Records to use>
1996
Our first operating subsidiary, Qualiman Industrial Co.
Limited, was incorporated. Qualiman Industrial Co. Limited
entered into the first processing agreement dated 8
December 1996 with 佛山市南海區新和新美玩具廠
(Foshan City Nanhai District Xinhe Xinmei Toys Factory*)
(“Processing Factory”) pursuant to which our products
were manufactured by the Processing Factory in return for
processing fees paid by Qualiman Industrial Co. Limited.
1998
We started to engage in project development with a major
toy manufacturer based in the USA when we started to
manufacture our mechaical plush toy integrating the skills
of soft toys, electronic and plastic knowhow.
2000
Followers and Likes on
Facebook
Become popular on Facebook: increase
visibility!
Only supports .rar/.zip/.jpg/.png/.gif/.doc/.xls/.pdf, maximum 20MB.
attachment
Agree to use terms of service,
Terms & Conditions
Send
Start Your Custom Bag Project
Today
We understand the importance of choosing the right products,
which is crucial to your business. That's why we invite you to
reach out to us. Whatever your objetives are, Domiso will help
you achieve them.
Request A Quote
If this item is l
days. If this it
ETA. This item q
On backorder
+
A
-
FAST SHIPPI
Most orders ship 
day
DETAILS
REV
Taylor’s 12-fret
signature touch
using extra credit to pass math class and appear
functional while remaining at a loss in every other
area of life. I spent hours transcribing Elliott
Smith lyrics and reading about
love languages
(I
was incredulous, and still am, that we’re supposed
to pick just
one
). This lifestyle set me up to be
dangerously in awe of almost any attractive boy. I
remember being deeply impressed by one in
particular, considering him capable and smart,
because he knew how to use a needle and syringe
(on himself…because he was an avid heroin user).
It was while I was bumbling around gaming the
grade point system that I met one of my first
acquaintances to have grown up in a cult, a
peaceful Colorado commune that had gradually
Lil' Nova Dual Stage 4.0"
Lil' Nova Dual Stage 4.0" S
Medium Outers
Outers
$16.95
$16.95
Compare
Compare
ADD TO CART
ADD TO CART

Activity>
The records are given above. Copy each line in them that holds "while".

Problem solution>
functional while remaining at a loss in every other
It was while I was bumbling around gaming the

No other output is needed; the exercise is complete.